◆ 選んだ文章 ◆
奈良大好き☆お勉強日記

奈良大学文学部文化財歴史学科(通信教育部)卒&奈良まほろばソムリエ検定のソムリエを取得したヒトの色々な勉強の日記です♪

飛鳥周遊ウォーク

2009年05月17日 | 奈良大学お勉強日記
あけて、飛鳥周遊ウォーク当日の17日。
何故かとっても早く目が覚めてしまい…というか、早起きして本番の前にちと別件へ。

それというのは、前回『卒業旅行』の時に訪ねた高取で、町一番の見どころの
旧家老屋敷長屋門ってのを見てくるのをコロッと忘れていたので、
その忘れ物を今頃とりに行こうかってことで。
八木に泊まったので、そこから橿原神宮前&壺阪山はすぐ(?)です。

二ヶ月ぶりに訪問した早朝の高取は、人通りも少なく、いつもの感じ。
とりあえずガシガシ歩いて15分で目的地に到着。
パシャパシャ写真とって「下山」してきたら、通りに出ていた住人の方に、
「山から下りてきはったん?」と声をかけられちゃいました。
「え?まさか~屋敷を見に来ただけですよ~。山はこの前登りました!」
しかし、そのときの時刻8時半ですよ。
山から下りてくるのはともかくとして、山には登らねばならんわけで。
下山するのにも二時間かかるってのに、私はいつ、山に登ったんでしょうか?
やっぱ、街歩きの格好で山から下りてきた集団があるってのが、
フモトの町では語り継がれているんでしょうか(謎)

とりあえず心残りだったことが一つ完了してホッと一息。
隣りの飛鳥駅へと向かい、無事なぎさんと合流できました。

「晴れたねえ」
「降水確率午後から90%なんだけどねえ」
昨日の時点では絶対に次の日は朝から雨だと思っていたのに、
朝目が覚めた時点では、結構天気よかったもんな~。
さすが、わたしは晴れ女、と思ったけど。
この天気、いつまで持ってくれるやら。

集合時間になって、まずは水野センセと上野センセのご挨拶。
「天気予報では雨でしたけど、私の念力で晴れさせてます。
わたしの分は午前で終わりですから、午後からは上野センセの責任です」
沸き起こる拍手と、笑い声。
こりゃ一本とられたって感じの上野センセ。
いー感じの始まりです。

それではゆるゆると出発です。
飛鳥駅からまずは猿石、てか吉備姫王墓へ。

猿石のレプリカはあちこちで見てますが、本家は久しぶりに見ました。
いやいや、本家のうちの一体を、例の高取の山中で見たっけ。
この猿石と呼ばれる変な石は5体セットで掘り起こされたもので、
そのうちの一つがえっさこっさあんな辺鄙な場所まで持ってこられたらしい。

◆ 解くべき問題 ◆
• A. 飛鳥周遊ウォークの日記について、次の問いに答えよ。
(i) 高取で見てくるのを忘れていた、町一番の見どころは何か。
(ii) 屋敷を見て「下山」してきたときの時刻は何時か。
(iii) 猿石と呼ばれる石は何体セットで掘り起こされたか。
• B. 飛鳥周遊ウォークの日記を、最後の文の次から引き継いで書き進めよ。

◆ 提供情報 ◆

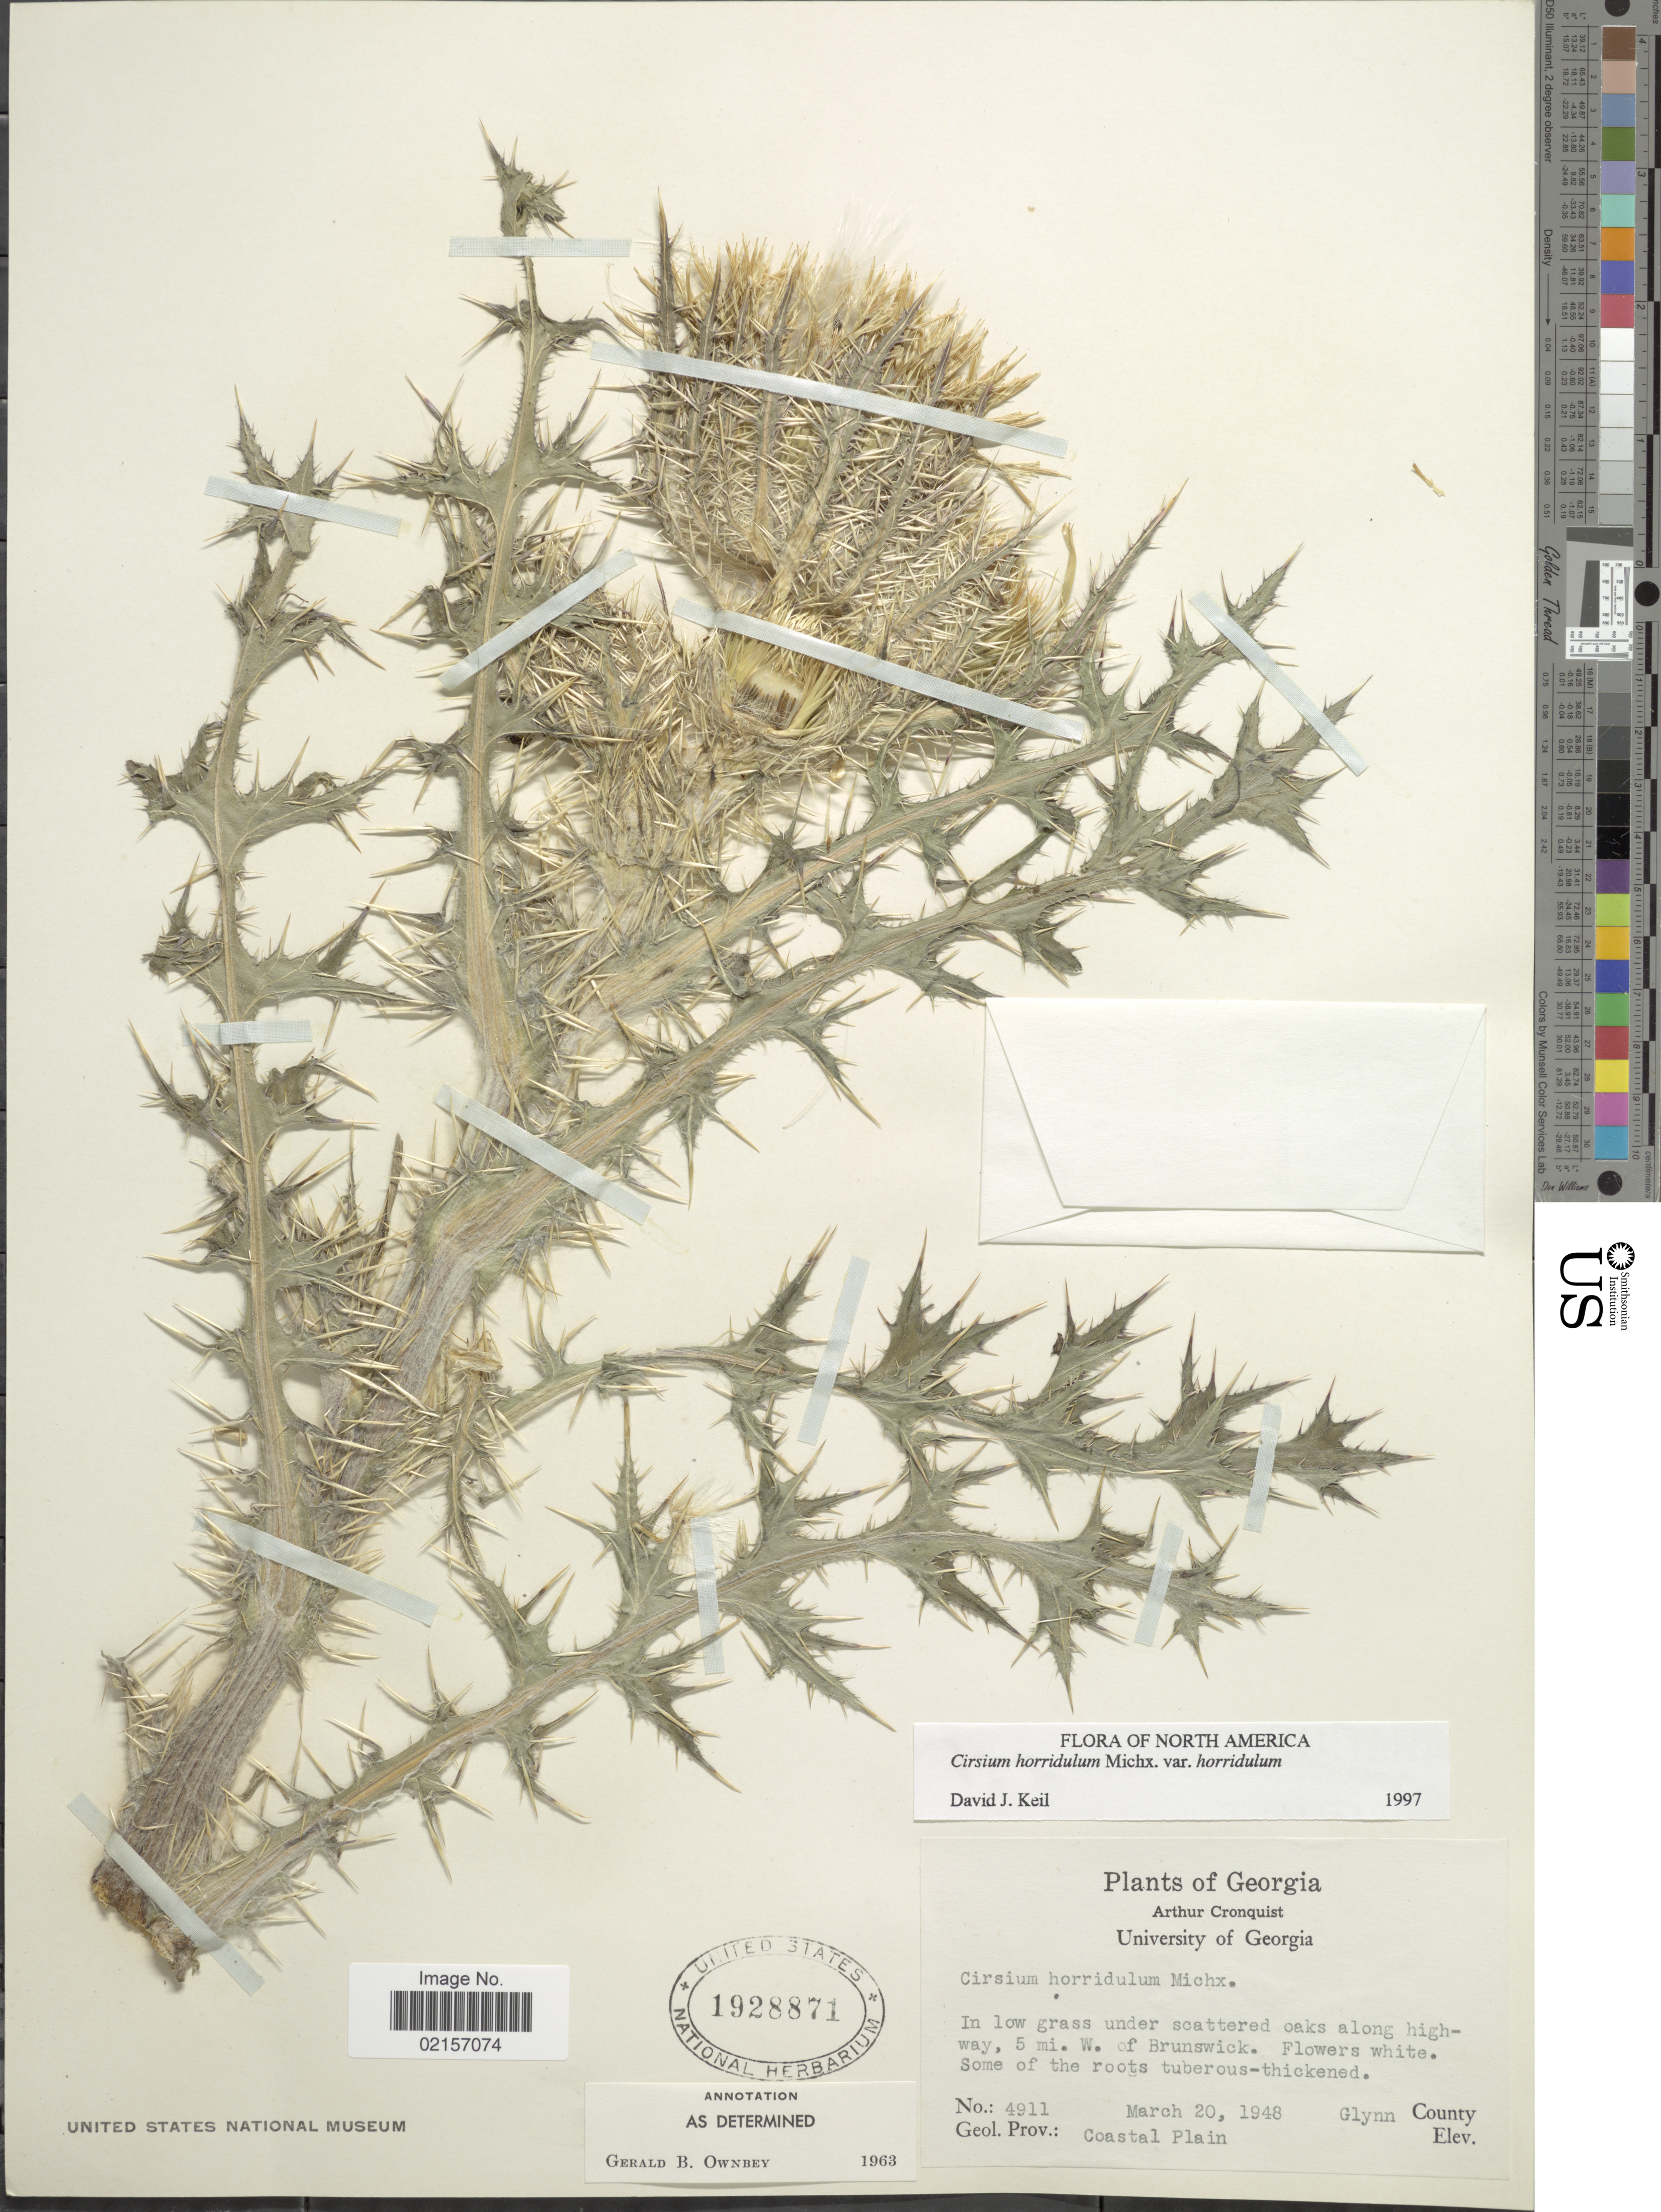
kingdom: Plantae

◆ 解答 ◆
• A.
(i) 旧家老屋敷長屋門
(ii) 8時半
(iii) 5体

• B.
まったく、命令する方は云うだけだからいいけど、持ってこさせられた人は
いい迷惑だよと、「殿!ご乱心!!」ばなしの再燃です。

「まあ、”こんなトコ露出させてる”像なわけですから、宮内庁としても、
そんなもんが天皇陵にあるとけしからん!ってことで、
ここへちゃーっと集められてきたんでしょうが、こんなもの押し付けられた吉備姫も
そんなもん見たくないわ!あっち向いて!っていうでしょうなあ」
あーはははは。
現代人からしたら確かに「卑猥」とか「猥褻物陳列罪」とか「不敬罪」(?)なんだろうけど。
この像が作られた時代には、そんなこと、ぜーんぜん構ってなかったと思われる。
現代人の感覚で、ものを見ちゃいかんってことですね。

そして今回も忘れちゃいけない『水野先生のカミサン自慢』
欽明天皇誕生の秘話(?)の中で、「応神天皇5世の孫である継体天皇は
武烈天皇の妹の”たしらか”、手の白い、美しい、いい香りのする、
私の妻のような人を皇后に迎えて…」と”舌好調”でございました。

どんどん空模様は悪くなる一方ですが、テンションは反比例して高くなりつつあるワレワレ。
次なる目的地は、見瀬丸山古墳です。
見えてきたときは、土まんじゅうのてっぺんに竹やぶボウボウって感じの丘なのですが、
それが古墳ともなれば、みんなして登る登る(笑)
しかも、急坂なところから登りつくもんだから、結構大変。
これが雨の中だったら、絶対に無理だった登頂だからして、
晴れててくれてよかったわ。

そこんとこは、「なんとかと霞は高いところが好き」ってやつなのか、
「何故登るのかと問われれば、そこに(登っても良い)古墳があるから」なのか、
結構年配の人まで蟻の大行進のようにゾロゾロと登っていくではありませんか。
私も、とりあえず登ろうかって思っていたら、一番高い場所まで、ゾクゾクと登る人たち。
えええ~い、ここまで来て登らないわけにはいかんか、ってことで覚悟を決めて、
みなさんの後に続いて一番上の部分まで行ってきましたわよ。
(金網に登りつきながら、とか、金網を握り締めて滑り降り、とかだったし)

当初円墳とされてきたこの古墳も、航空機から眺めて写真を撮ってみたところ、
「おおお、これは前方後円墳じゃね?」ってことで認識が変わったんだとか。
やっぱり高いところに登って、下界を見下ろすってのは大事なことなんだ。
あながちみなさまの「高いところに登りたい」欲求は間違ってないってことだ。

当初は天武・持統陵と思われていたけど、某お寺さんの記録にあったものと測量値が合わず、
「しもた~!間違ってた~!別の古墳が天武・持統陵やー」と臨機応変に対応した宮内庁。
そして、誰のかわからんくなったこの古墳は寮母さん高知、もとい、陵墓参考地に。
しかし、大きいってのは判るけど、これが大和最大の前方後円墳ってのは正直
実感できないのだけど…。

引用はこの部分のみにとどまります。